____ DOCUMENT SECTION
Connected to the shift register 43 is an OR circuit through the bus lines 74 and 76. The OR circuit is further supplied with a cursor display signal from the CRTC 44 through the line 51. The output signal from the OR circuit 58 is supplied to an AND circuit 65. The AND circuit 65 is supplied with a dispaly timing signal from the CRTC 44 through the line 50. On the timing of the display timing signal, the output signal from the shift register 43 or the cursor display signal from the CRTC 44 are applied to the CRT 22.
Fig. 5 shows a logic construction of the bidirectional shift register 43 shown in Fig. 4. The.embodiment of the invention under discussion employs an 8-bit parallel access right-shift register of SN74198 manufactured by Texas Instruments Co. Ltd.or the equivalent, in _U.S._A. The shift register with all the desired functions has the parallel input, the parallel output, the right shift input, the left shift input, the operation mode control input and the direct clear input. The operation mode control input (Sl and SO) can select the following modes:

(1) Parallel load
(2) Shift right
(3) Shift left
(4) Clock inhibition (No operation is performed)

In the case of the parallel load, the data of 8 bits are applied to A to H inputs and are stored in the respective flip-flops. In the case of the shift right, the right shifting of the data is performed in synchronism with the leading edge of the input clock pulse. At this time, the serial data is applied to the shift right terminal. In the shift left, if the serial data is applied to the shift terminal, the data is similarly shifted to the left in response to the input clock pulse. In order to inhibit the clocking of the flip-flop, logical "0" of SO and Sl is applied, as in the following table.
For the details of the shift register SN 74198 such as the operation timing, reference shall be made to "TTL Application Manual Data Book" published by Texas Instruments Co. Ltd. in U.S.A.
The operation of the display system according to the invention will be described in detail referring to Fig. 4 and the succeeding drawings.
In the explanation to follow, the following definition should be given. The refresh memory address is a signal to divide the CRTC screen into two. The raster address outputted from the CRT 44 has the number of rasters of one line. The signal outputted from the CRTC 44 is a display permission signal (during the non- display period, the signal is in disable state and display is inhibited). The format of display on the display screen is as shown in Figs. 3 and 6.
When data is displayed as station l, the rester address coming through the line 46 is selected by the multiplexer 55. Upon data is displayed at station 2, the output from the raster address conversion circuit 57 is selected by the multiplexer 55.
________
____ EXTRACTED ENTRIES
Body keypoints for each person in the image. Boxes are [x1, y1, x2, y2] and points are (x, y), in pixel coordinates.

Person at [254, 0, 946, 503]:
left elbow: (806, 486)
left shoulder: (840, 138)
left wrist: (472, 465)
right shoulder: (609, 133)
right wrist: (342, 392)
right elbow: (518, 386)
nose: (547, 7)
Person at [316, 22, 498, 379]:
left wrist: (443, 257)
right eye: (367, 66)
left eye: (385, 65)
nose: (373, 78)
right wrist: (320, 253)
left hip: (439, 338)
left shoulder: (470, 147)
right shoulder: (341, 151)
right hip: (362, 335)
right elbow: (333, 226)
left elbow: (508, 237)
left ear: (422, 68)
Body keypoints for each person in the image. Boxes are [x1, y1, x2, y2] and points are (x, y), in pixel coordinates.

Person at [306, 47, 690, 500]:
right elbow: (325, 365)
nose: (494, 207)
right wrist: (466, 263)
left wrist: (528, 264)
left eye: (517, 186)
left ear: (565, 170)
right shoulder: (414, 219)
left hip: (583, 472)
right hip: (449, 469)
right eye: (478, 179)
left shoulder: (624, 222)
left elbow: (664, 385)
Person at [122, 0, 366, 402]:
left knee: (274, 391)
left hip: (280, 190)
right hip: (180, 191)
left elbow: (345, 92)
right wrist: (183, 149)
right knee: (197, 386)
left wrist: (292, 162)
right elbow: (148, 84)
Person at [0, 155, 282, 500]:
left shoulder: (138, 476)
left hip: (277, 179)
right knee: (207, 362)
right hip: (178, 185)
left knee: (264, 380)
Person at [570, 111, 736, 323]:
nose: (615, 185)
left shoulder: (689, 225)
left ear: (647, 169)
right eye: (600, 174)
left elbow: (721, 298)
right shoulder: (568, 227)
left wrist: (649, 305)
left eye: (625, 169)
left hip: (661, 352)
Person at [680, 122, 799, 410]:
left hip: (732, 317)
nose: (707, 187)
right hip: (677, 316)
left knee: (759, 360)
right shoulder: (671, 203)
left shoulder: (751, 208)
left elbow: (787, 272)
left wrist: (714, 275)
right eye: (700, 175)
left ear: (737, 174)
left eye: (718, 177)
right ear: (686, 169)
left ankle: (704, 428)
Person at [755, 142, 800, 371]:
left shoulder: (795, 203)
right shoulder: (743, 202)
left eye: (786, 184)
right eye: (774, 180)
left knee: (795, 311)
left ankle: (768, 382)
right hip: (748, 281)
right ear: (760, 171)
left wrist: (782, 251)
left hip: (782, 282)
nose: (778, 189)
________
____ EXTRACTED ENTRIES
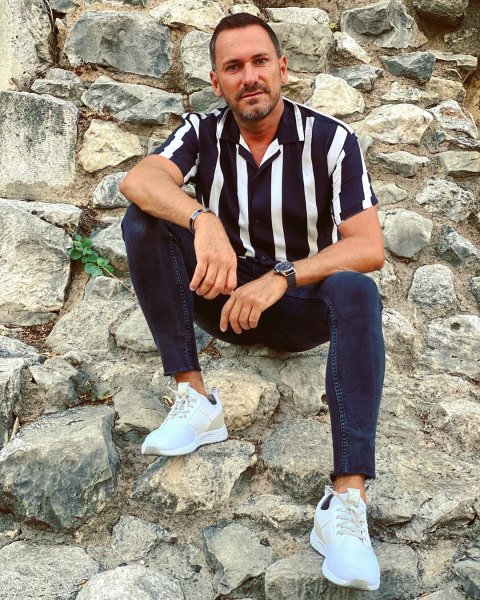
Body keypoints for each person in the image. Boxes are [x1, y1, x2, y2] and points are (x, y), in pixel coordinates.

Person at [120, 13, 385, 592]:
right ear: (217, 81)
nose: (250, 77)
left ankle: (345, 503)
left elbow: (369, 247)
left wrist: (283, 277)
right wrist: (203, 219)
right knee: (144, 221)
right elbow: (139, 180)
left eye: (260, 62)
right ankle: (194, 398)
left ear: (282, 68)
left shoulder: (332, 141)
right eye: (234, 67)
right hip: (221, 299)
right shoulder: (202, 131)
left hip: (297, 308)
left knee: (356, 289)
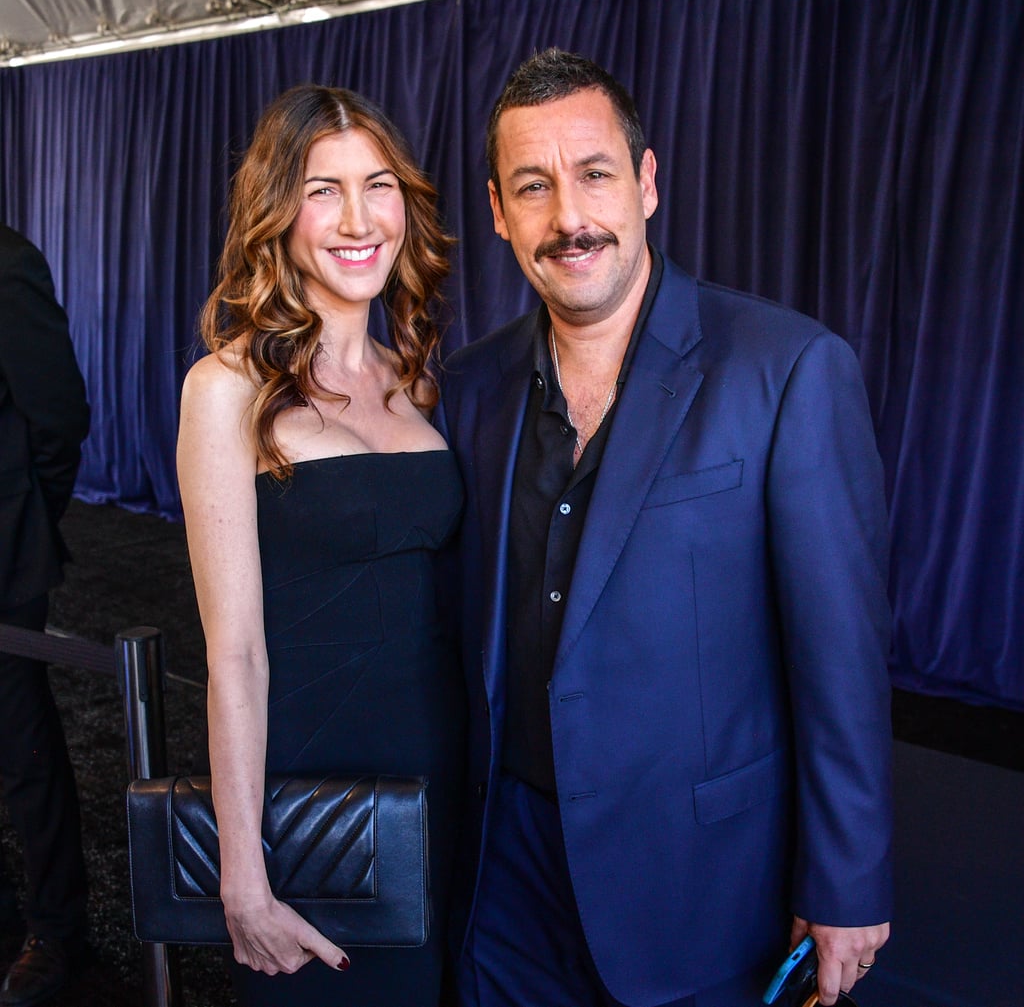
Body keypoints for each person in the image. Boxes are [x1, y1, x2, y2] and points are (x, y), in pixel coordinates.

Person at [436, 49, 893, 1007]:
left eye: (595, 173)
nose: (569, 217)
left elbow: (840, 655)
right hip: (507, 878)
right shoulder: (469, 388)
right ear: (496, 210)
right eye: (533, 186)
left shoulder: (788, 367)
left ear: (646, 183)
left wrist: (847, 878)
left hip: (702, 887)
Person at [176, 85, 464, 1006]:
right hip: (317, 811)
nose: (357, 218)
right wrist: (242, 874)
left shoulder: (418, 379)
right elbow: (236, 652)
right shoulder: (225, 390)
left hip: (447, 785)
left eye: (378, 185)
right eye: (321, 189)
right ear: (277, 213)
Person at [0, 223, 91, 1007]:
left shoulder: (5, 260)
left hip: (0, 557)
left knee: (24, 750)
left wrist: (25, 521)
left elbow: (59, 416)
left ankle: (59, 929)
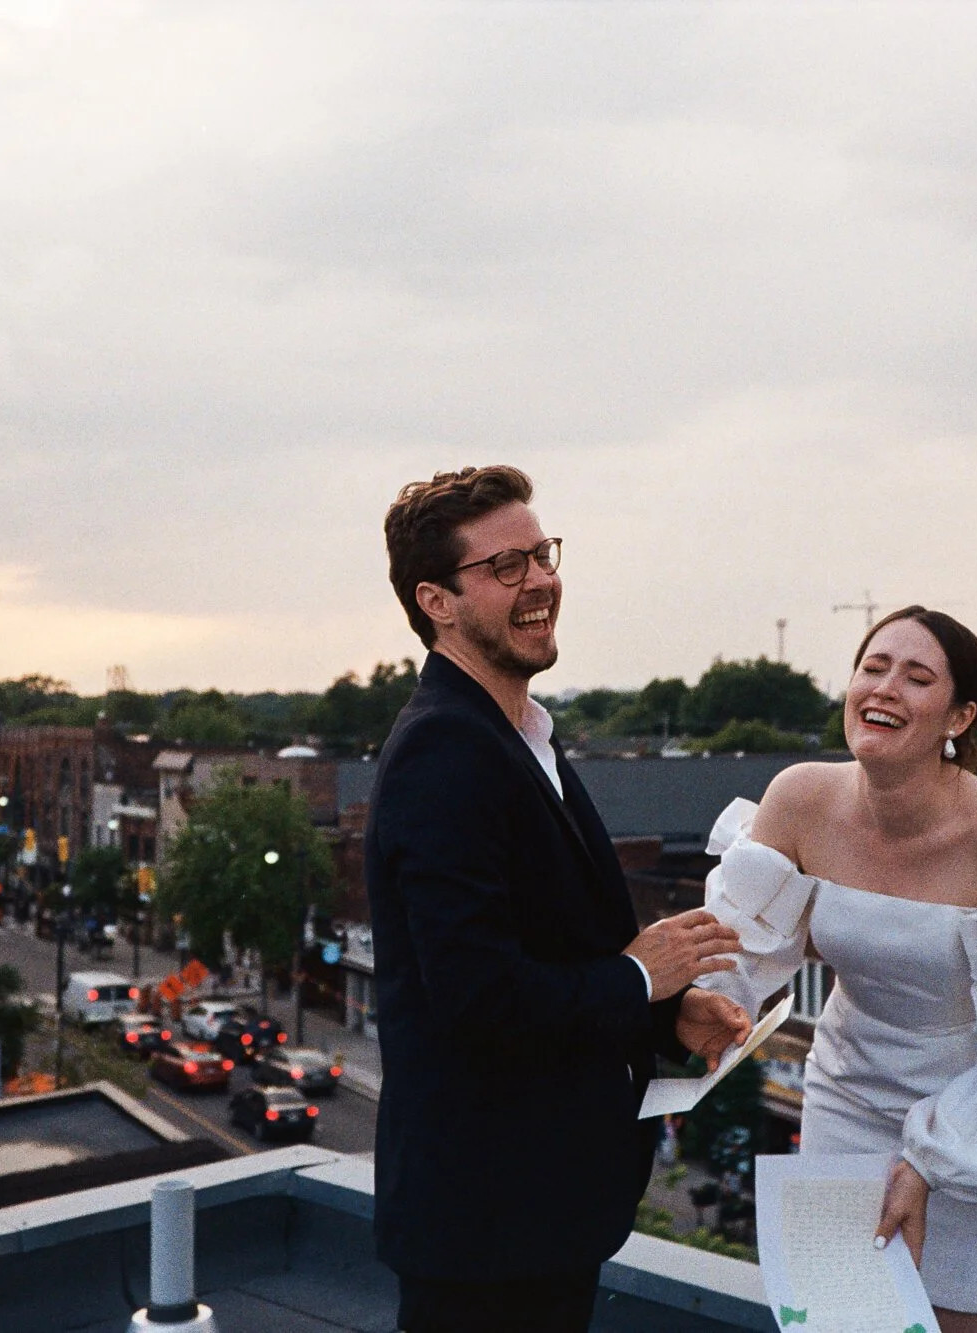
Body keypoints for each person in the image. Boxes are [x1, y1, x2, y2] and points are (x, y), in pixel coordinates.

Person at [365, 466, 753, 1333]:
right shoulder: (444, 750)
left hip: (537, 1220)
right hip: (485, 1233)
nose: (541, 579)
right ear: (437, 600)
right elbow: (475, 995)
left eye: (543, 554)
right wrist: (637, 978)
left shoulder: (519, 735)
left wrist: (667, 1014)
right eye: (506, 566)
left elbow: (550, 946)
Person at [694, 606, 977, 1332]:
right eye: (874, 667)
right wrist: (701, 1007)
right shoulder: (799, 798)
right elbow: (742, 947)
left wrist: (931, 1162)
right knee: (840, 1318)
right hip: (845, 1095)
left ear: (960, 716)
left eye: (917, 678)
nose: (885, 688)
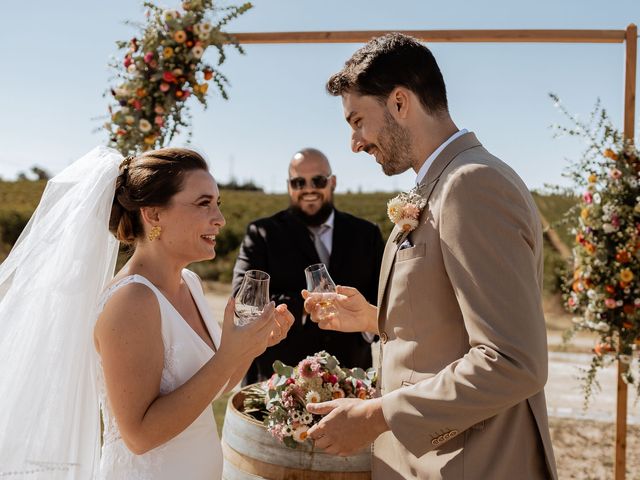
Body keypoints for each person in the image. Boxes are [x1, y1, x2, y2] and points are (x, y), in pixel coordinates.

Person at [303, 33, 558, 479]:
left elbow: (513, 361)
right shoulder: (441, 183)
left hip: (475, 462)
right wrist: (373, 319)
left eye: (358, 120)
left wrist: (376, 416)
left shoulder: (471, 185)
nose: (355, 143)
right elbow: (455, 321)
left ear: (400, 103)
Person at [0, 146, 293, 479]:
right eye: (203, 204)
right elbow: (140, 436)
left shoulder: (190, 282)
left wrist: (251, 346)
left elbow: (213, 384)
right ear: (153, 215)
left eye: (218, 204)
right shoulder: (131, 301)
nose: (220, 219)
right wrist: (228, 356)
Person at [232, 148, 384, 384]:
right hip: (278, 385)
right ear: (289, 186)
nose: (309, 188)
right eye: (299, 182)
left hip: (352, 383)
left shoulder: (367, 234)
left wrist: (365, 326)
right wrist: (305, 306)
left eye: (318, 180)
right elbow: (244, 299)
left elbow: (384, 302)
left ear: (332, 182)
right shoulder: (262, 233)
________
▶ WHAT TO WORK ON:
a) Please set down the shift-register passage word for word, beginning at the words "Fig. 5 shows" and stopping after "operation is performed)".
b) Summarize the shift-register passage in two sentences.
The listing is separate material, apart from the shift-register passage.

▶ RESULTS IN ORDER:
a)
Fig. 5 shows a logic construction of the bidirectional shift register 43 shown in Fig. 4. The.embodiment of the invention under discussion employs an 8-bit parallel access right-shift register of SN74198 manufactured by Texas Instruments Co. Ltd.or the equivalent, in _U.S._A. The shift register with all the desired functions has the parallel input, the parallel output, the right shift input, the left shift input, the operation mode control input and the direct clear input. The operation mode control input (Sl and SO) can select the following modes:

(1) Parallel load
(2) Shift right
(3) Shift left
(4) Clock inhibition (No operation is performed)

b) On the timing of a display timing signal from the CRTC 44, an OR circuit and an AND circuit apply either the output of the shift register 43 or the CRTC's cursor display signal to the CRT 22. The bidirectional shift register is an 8-bit parallel access right-shift register, the SN74198 made by Texas Instruments Co. Ltd. or the equivalent, and its mode control inputs select parallel load, shift right, shift left, or clock inhibition.